К счастью, грюнтик её не понимал, и не удивительно: писк хмачи может понять только живущий с ней хмач – на третьем-четвёртом кроксе совместной жизни, не раньше. Несмотря на это, хмачу было немного неловко за неё (насколько хмачам вообще ведомо это чувство). Правда, и грюнтик виноват: думать надо, выбирая профессию! Берболог!
– Пока ничем не поможешь, – сказал хмач. – Если не укрючу, придётся тыркать. Тут техногмыза далеко?
Грюнтик, бурбоча, что-то посчитал и сказал:
– Килогака два, может, два с половиной.
Хмач только вздохнул. Два с половиной килогака тыркать пимокат, даже с помощью грюнтика – уж лучше клямпы сковырнуть!
Грюнтик отошёл в сторону и, почесываясь, смотрел за действиями хмача. Тот, раздвинув квашнями два полусектора, просунул одну под пимокат, ощупывая попадающиеся на пути железяки. Ухватился за одну, покачал, пимокат тоже качнулся, что-то под ним щёлкнуло, и внутри снова раздался раздражённый писк.
– Си! Си! – произнёс грюнтик. Хмача в пимокате на миг смолкла, потом снова запищала, уже не так раздражённо. Грюнтик немедленно повторил:
– Си! Си!
– Что такое «си»? – вполголоса спросил хмач.
– Не знаю, я недавно работаю. Но это успокаивает.
Хмач и сам чувствовал, что успокаивает. Хмача в пимокате затихла, а у него вдруг возникла мысль бросить бессистемные поиски и спокойно обдумать. Он вытащил квашню из-под пимоката и сел на сферолит, раскинув клюки в стороны. Ему смутно помнилось, что на уроках в пимошколе рассказывали что-то, подходящее к этому случаю.

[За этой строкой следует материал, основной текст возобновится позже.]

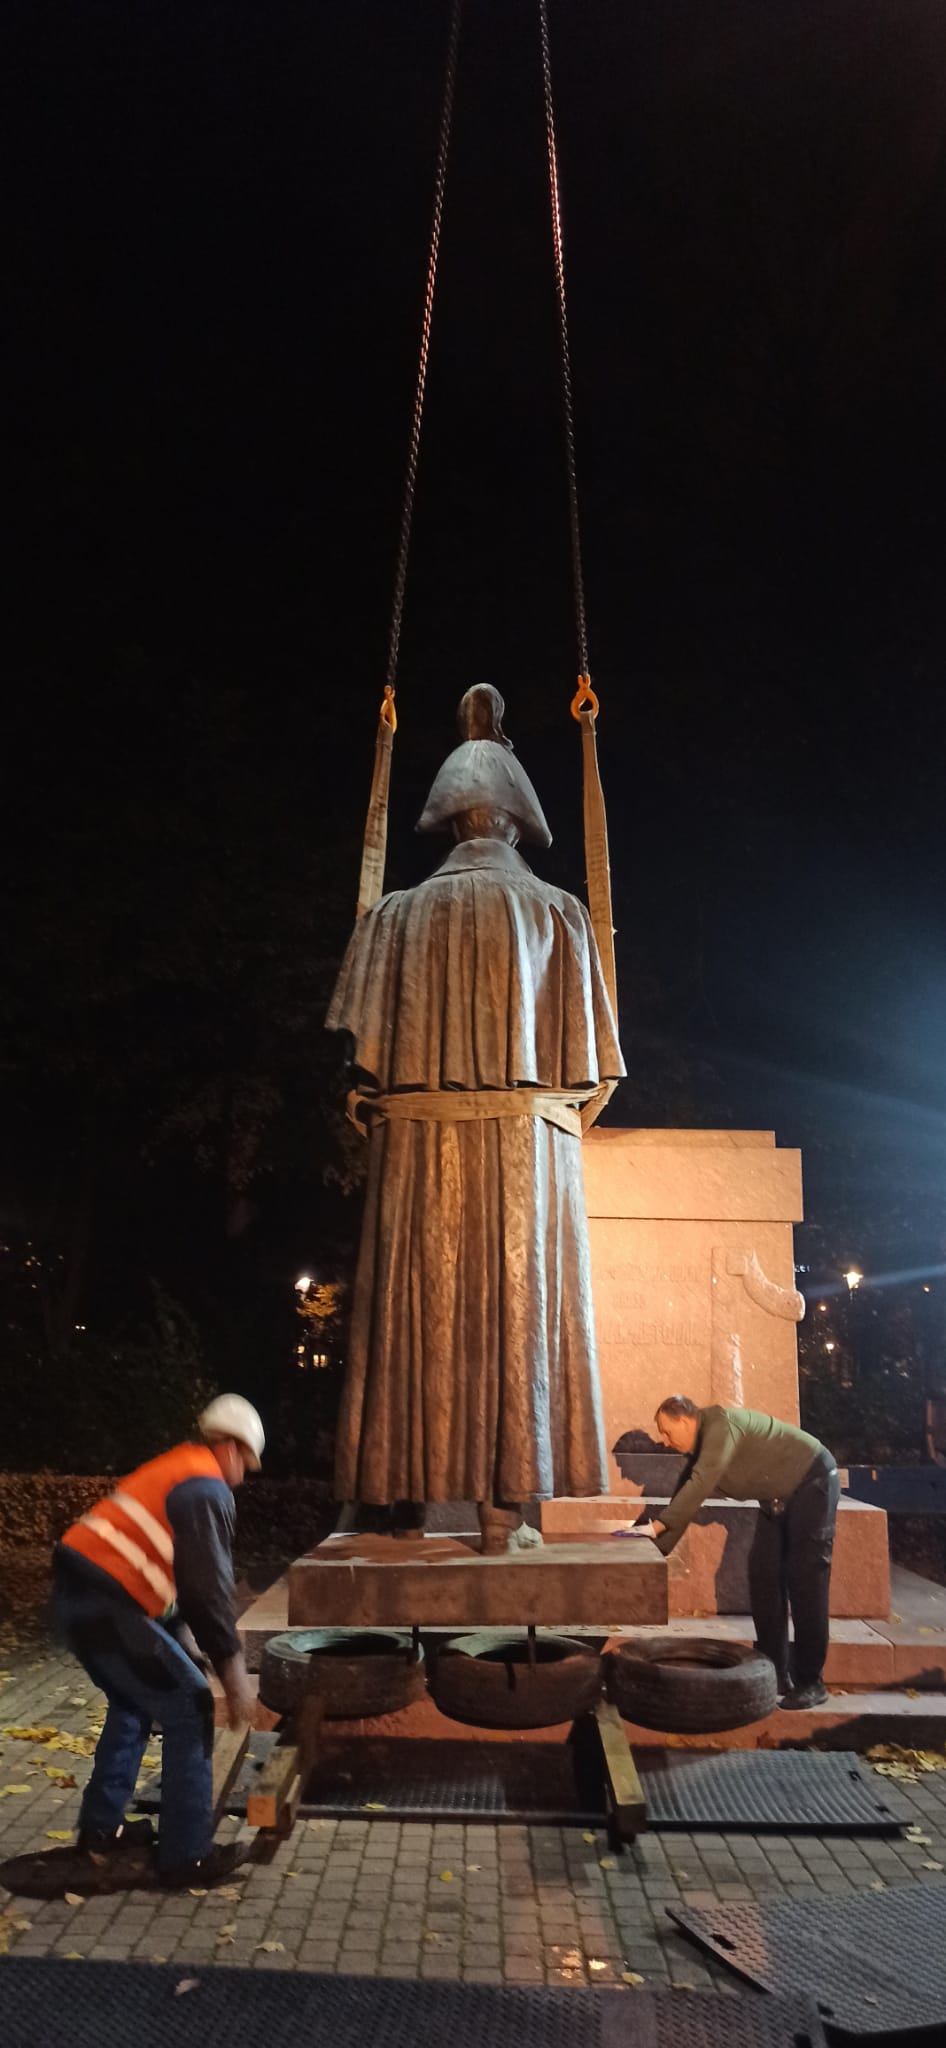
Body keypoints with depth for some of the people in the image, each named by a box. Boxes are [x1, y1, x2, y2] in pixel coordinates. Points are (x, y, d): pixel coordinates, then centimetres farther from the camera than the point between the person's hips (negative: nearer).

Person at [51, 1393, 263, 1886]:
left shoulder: (175, 1470, 20)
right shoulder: (208, 1489, -10)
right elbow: (210, 1586, -14)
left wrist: (184, 1640, 29)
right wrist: (233, 1672, -9)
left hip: (75, 1591, 10)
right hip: (106, 1602, -10)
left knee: (134, 1703, 28)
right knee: (189, 1709, 2)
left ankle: (101, 1828, 35)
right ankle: (187, 1854, 9)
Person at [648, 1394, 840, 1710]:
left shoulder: (721, 1424, -26)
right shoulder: (699, 1448, 2)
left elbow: (700, 1484, -33)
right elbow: (685, 1497, 6)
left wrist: (659, 1525, -33)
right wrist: (656, 1550, -1)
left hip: (812, 1482, -9)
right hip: (778, 1498, 9)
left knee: (804, 1580, -9)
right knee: (763, 1577, 3)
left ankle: (811, 1682, -2)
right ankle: (776, 1673, 11)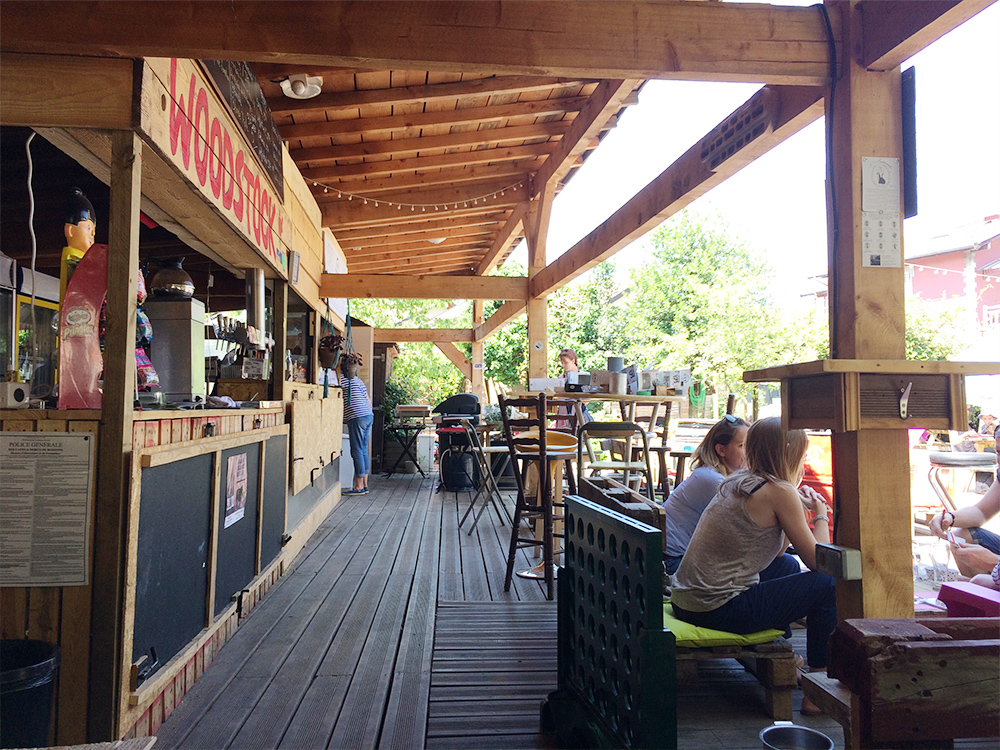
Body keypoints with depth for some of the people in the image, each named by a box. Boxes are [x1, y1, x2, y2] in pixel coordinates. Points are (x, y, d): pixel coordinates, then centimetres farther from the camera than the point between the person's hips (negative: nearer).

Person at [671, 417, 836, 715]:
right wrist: (821, 514, 6)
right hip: (719, 609, -9)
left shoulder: (737, 481, 11)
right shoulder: (780, 491, -13)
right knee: (828, 585, -2)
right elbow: (817, 560, -8)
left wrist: (799, 507, 15)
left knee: (787, 565, 29)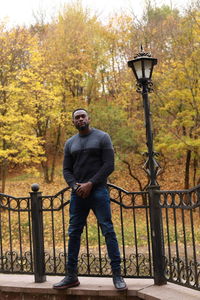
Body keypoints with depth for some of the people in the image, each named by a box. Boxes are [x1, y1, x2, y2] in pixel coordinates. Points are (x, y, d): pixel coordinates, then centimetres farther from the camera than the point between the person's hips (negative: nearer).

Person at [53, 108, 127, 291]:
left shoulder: (102, 137, 1)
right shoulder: (70, 143, 14)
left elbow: (109, 165, -7)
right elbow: (66, 170, 11)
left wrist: (90, 183, -14)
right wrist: (75, 186, -8)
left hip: (98, 191, -4)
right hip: (78, 193, 4)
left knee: (108, 231, -7)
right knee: (74, 233, 6)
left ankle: (117, 275, -1)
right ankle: (71, 276, 15)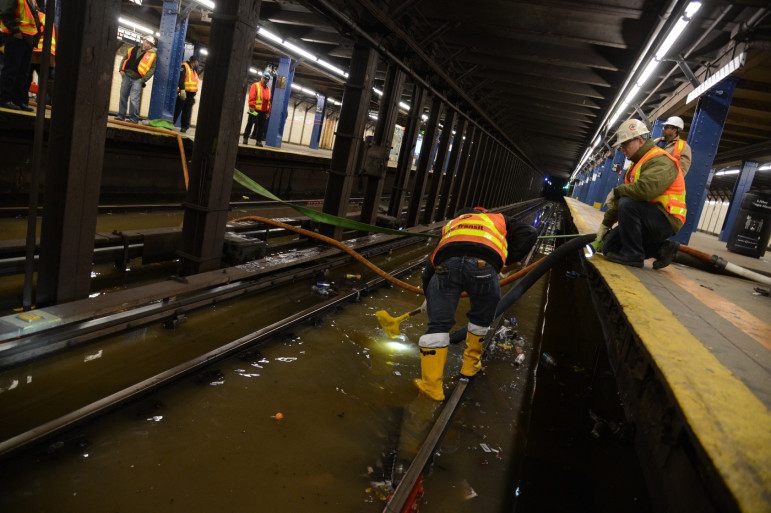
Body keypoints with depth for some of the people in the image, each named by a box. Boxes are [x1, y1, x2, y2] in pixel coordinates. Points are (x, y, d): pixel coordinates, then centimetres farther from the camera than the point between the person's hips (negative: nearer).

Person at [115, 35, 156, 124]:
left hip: (137, 79, -4)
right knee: (123, 96, 8)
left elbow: (152, 68, -3)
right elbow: (125, 59, 21)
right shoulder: (134, 49, 13)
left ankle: (134, 118, -2)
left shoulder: (152, 55, 2)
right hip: (126, 76, 4)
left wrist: (143, 79, -10)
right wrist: (121, 69, 7)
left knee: (134, 99, -11)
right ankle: (121, 116, 16)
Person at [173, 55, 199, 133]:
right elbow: (181, 78, -13)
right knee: (177, 110, -4)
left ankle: (184, 127, 0)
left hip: (191, 94, 7)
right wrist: (182, 89, -24)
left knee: (187, 112, 0)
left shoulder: (194, 70, 25)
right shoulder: (184, 66, -1)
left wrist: (194, 95, 21)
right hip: (183, 93, -7)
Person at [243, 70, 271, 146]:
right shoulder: (255, 85, 0)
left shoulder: (268, 89, 17)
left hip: (263, 111, 5)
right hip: (255, 110, -5)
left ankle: (259, 140, 11)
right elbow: (252, 97, -8)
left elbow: (269, 101, 16)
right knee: (250, 124, 0)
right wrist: (252, 106, -17)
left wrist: (268, 112, 10)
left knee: (261, 126, 6)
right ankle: (245, 138, 5)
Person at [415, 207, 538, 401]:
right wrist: (507, 259, 24)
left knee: (439, 324, 10)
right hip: (484, 266, -1)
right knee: (481, 320, 25)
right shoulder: (498, 219, 39)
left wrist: (429, 298, 44)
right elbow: (529, 233, 24)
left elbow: (431, 264, 36)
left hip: (447, 263, 1)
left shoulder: (451, 225, 42)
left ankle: (431, 385, 10)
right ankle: (470, 366, 39)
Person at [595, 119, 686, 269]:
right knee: (609, 248, 1)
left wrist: (616, 191, -16)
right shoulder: (638, 164, 19)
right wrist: (605, 224, 18)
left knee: (627, 204, -32)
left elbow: (645, 189, -34)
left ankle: (632, 255, -20)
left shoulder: (660, 161, -15)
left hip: (665, 221, -10)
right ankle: (661, 248, 7)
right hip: (649, 220, 10)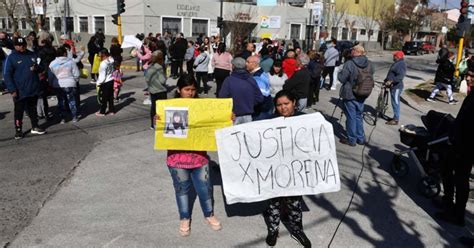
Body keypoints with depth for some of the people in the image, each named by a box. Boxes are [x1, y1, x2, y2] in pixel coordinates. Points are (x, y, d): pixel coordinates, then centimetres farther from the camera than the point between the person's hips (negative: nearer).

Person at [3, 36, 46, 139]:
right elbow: (7, 75, -9)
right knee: (19, 111, 5)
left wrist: (37, 68, -8)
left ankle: (35, 127, 29)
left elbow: (40, 68, 18)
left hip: (33, 89, 4)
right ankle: (18, 130, 16)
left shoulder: (32, 55, 7)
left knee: (33, 109, 17)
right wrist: (12, 90, -17)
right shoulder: (11, 57, -6)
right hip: (19, 91, -4)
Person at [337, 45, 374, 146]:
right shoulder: (369, 64, 1)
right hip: (362, 95, 6)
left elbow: (342, 78, -17)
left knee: (351, 117, 4)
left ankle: (352, 140, 13)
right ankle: (361, 138, 25)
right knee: (359, 116, 18)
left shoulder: (349, 64, -20)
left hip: (350, 95, -6)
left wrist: (340, 72, 2)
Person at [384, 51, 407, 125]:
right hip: (393, 86, 10)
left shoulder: (401, 64, -17)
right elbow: (391, 74, 25)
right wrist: (386, 80, 22)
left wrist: (391, 81, -35)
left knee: (395, 102, -5)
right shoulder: (396, 63, 15)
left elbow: (400, 76, -28)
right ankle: (395, 117, 26)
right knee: (394, 102, 16)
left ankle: (396, 120, 0)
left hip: (396, 87, -10)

И, немного подумав, он действительно вспомнил: ну конечно, транквилизатор! Инструктор говорил им, что тяги транквилизатора – слабое место пимокатов марки «Гжугель», начиная с первой модели. И сколько их ни кочевряжили в журнале «Самопрыг», дурная конструкция шла из модели в модель. Завод лишь перестал распространять на транквилизаторы гарантийный укрюк и теперь прикладывает к каждому пимокату дюжину правых тяг и полторы дюжины левых. Левые, по статистике, ломаются чаще.
Опять запищала хмача в пимокате, и грюнтик снова завёл свое «си».
Хмач вооружился крутилом и снова полез под пимокат. Полусектора сошлись, раздвинуть их одной квашней не получалось, а вторая была занята крутилом.
– Оттяни полусектор, – сказал он грюнтику. Тот оттянул – в открывшийся промежуток прошла бы даже не одна, а обе квашни. Правда, вторая была занята – держала полусектор с другой стороны.
– Можешь оттянуть и этот? – спросил хмач.
– Нет, извините, – ответил грюнтик. – Чешусь.
– А ты оттяни, и не будет чесаться.
Грюнтик взялся за второй полусектор. Через несколько мигов он сказал немного удивлённо:
– В самом деле, помогло.
Помогло, впрочем, только ему. Хмач нащупал тяги – левая действительно была погнута, похоже, ударилась о сфероид, вывалившийся из сферолита. А вот дальше не шло: чтобы поймать крутилом лайбы, надо их видеть, да и гвоздец после таких поломок обычно приходится вправлять на место. Глазня туда пройдёт, если втянуть слушалки, но тогда не пройдут квашни…
Хмач вытащил квашни из-под пимоката и уселся на сферолит, глядя в промежуток между раздвинутыми полусекторами.
– Мне держать? – спросил грюнтик. – Опять чешется, извините.
– Держи пока, – ответил хмач, а про себя подумал: «А какого пшкеса держать? Надо как-то по-другому».
Ещё бы знать, как…
– Ладно, отпускай.
Грюнтик отпустил полусектора и с наслаждением принялся чесаться. Хмач смотрел на него снизу вверх. «А что, наверное, поднимет за край? Вон какой здоровый, пшкес!» Приподнять пимокат было бы немыслимым подвигом – для хмача. А для грюнтика?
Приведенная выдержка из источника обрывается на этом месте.